Texte fourni ->
* * *

Le navire WWF tire les feux de détresse. Son rapport intitulé « Stoppons le torrent de plastique : comment les pays méditerranéens peuvent sauver leur mer » constate le problème de gestion de déchets plastiques en Méditerranée. Il alarme aussi sur les conséquences écologiques et économiques de cette pollution ; et appelle à une convergence de lutte anti-déchets en s’adressant directement aux décideurs politiques méditerranéens.

La région méditerranéenne est la quatrième productrice mondiale de produits en plastiques. « Plus d’un demi million de tonnes de plastique s’enfonce chaque année dans la Méditerranée, soit l’équivalent de 33.800 bouteilles en plastique jetées dans la mer toutes les minutes. Si rien n’est fait, ce chiffre pourrait quadrupler d’ici 2050 », explique le rapport de WWF.

Le cas de la France

Avec ses 4,5 millions de tonnes en 2016, la France s’impose comme première productrice de déchets plastiques de la région. Elle reste cependant derrière l’Italie et la Turquie quant à la production d’objets en plastique, avec 1,4% des produits en plastique dans le monde fabriqués dans l’Hexagone. Piètre palmarès pour la première économie méditerranéenne : si 98% du total des déchets plastiques français sont collectés, seulement 22% sont recyclés. Les 2% restant se « perdent dans la nature », qui croule sous ses quelque 80.000 tonnes de déchets plastiques dont 11.200 tonnes s’enfoncent dans la mer. Pour les 76% de déchets plastiques récoltés et non recyclés, près de 2 millions de tonnes sont incinérées et 1,6 million de tonnes enfouies, polluant l’air et le sol.

* * *

Données fournies ->
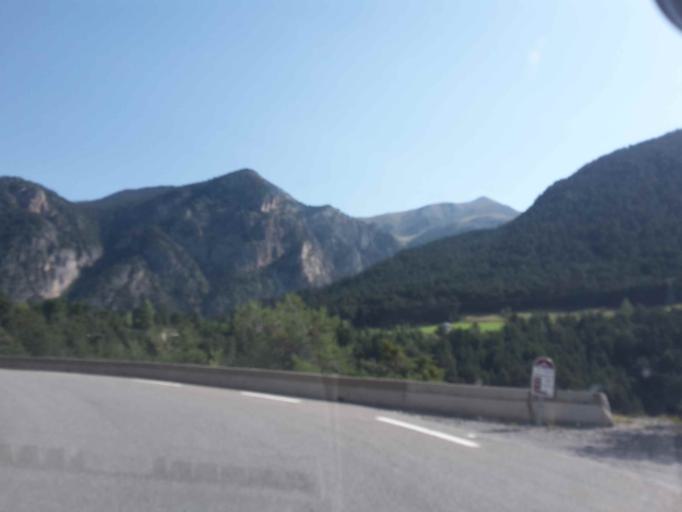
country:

* * *

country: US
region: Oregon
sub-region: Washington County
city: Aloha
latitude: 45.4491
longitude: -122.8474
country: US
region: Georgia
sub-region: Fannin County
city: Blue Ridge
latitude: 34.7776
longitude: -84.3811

* * *

Consigne A ->
Réponds aux questions suivantes à partir du texte fourni.
(i) Quel rang mondial la région méditerranéenne occupe-t-elle pour la production de produits en plastique ?
(ii) Combien de tonnes de déchets plastiques la France a-t-elle produites en 2016 ?
(iii) Quelle part des déchets plastiques français est recyclée ?
Consigne B -> Reformule en liste JSON de chaînes les lignes des données, de celle qui contient « region: Oregon » jusqu'à celle qui contient « longitude: -84.3811 », ces deux lignes comprises. Chaque ligne devient une chaîne, et les lignes vides sont omises.

Réponse A ->
(i) Le quatrième rang.
(ii) 4,5 millions de tonnes.
(iii) 22 %.

Réponse B ->
[
  "region: Oregon",
  "sub-region: Washington County",
  "city: Aloha",
  "latitude: 45.4491",
  "longitude: -122.8474",
  "country: US",
  "region: Georgia",
  "sub-region: Fannin County",
  "city: Blue Ridge",
  "latitude: 34.7776",
  "longitude: -84.3811"
]